What ART Is Trying to Do
ART is a structured, directive therapy that uses sets of eye movements to reduce distress attached to intrusive images and sensations. Your therapist will guide you through noticing a memory or feeling, then follow a choreographed series of steps that combine imagery, body awareness, and bilateral stimulation with your eyes tracking a therapist’s hand. The goal is to change how the nervous system is storing and accessing the experience. You do not https://gunnersvhs500.theglensecret.com/emdr-therapy-explained-how-eye-movements-heal-trauma erase the facts of what happened. You soften or remove the intense physiological and emotional charge that keeps old scenes feeling present.
The protocol borrows from several traditions. There is overlap with EMDR therapy in the use of eye movements and targeting traumatic material. There are common threads with hypnosis and guided imagery in the way ART invites you to reimagine parts of the experience. The distinctive element in ART is a technique sometimes called Voluntary Image Replacement. You become active, with your therapist’s coaching, in modifying the sensory images that first spike distress. Instead of being pulled into a loop of involuntary flashbacks, you get to insert new images that your nervous system can accept and settle around.

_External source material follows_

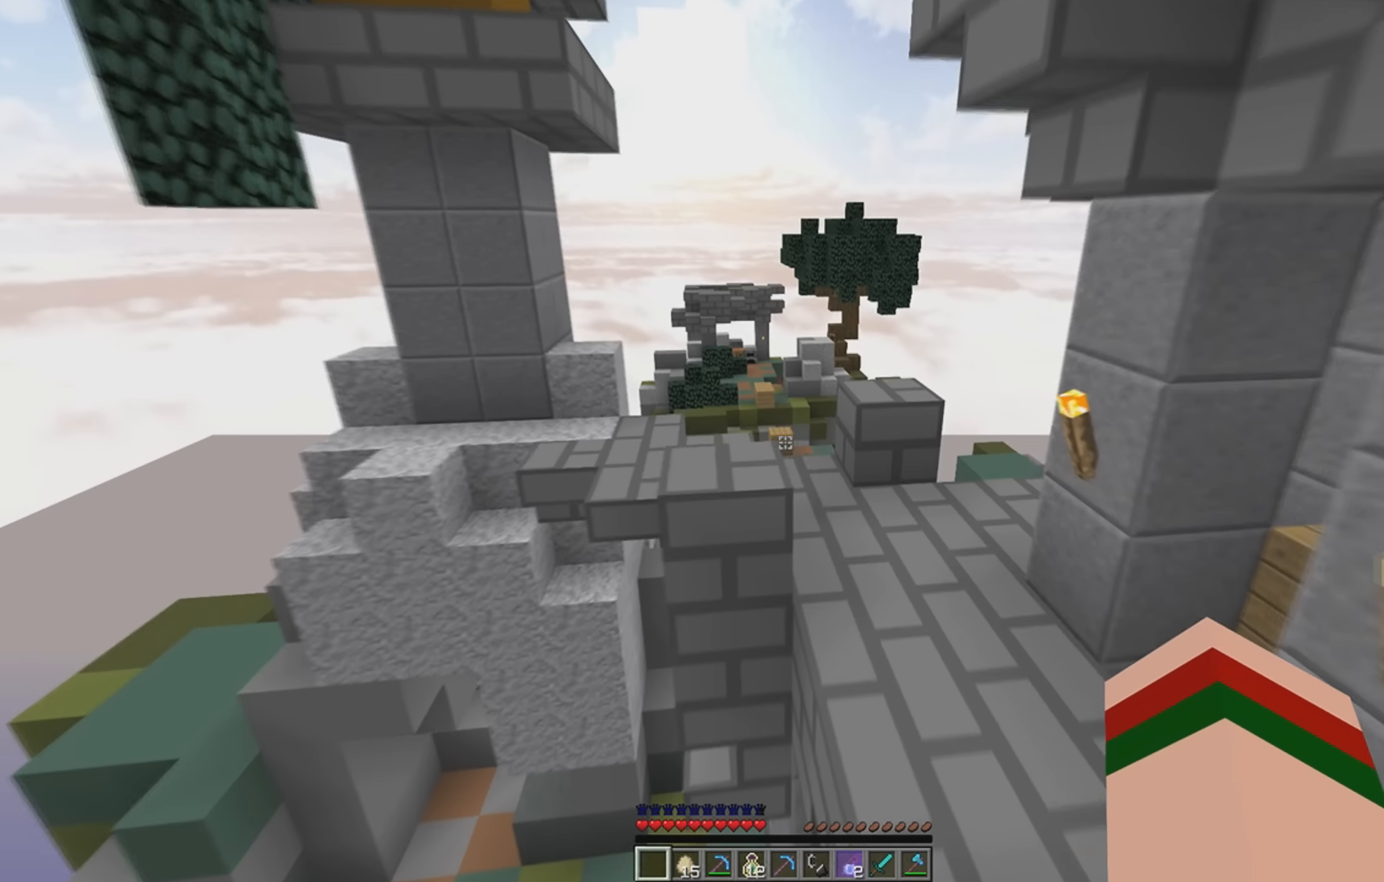
{"keys": ["w"], "events": [[83, "d", "up"], [133, "space", "down"], [333, "space", "up"]]}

This is not the same as pretending the trauma never happened. It is a deliberate memory reconsolidation process, capitalizing on the brain’s capacity to update the emotional coding that accompanies a remembered event. If you have ever had a nightmare, then later told the story of that dream to a friend and felt its scariness dissolve, you know the rough direction of travel. ART adds structure and precision to that natural capacity to reframe.
What “A Few Sessions” Usually Means
When clients ask about how many sessions, I give a range and a rationale. Many straightforward, single-incident traumas respond quickly. A car crash where the person was physically safe but stuck with images of the impact. A fall from a ladder. The day a boss screamed in your face and now every raised voice spikes your heart rate. For those cases, one to five sessions is a fair expectation for substantial relief. By substantial, I mean the image no longer lights up your nervous system. Nightmares stop, or drop from nightly to once every several weeks. Body tension that rose automatically when a cue appeared now does not demand your full attention.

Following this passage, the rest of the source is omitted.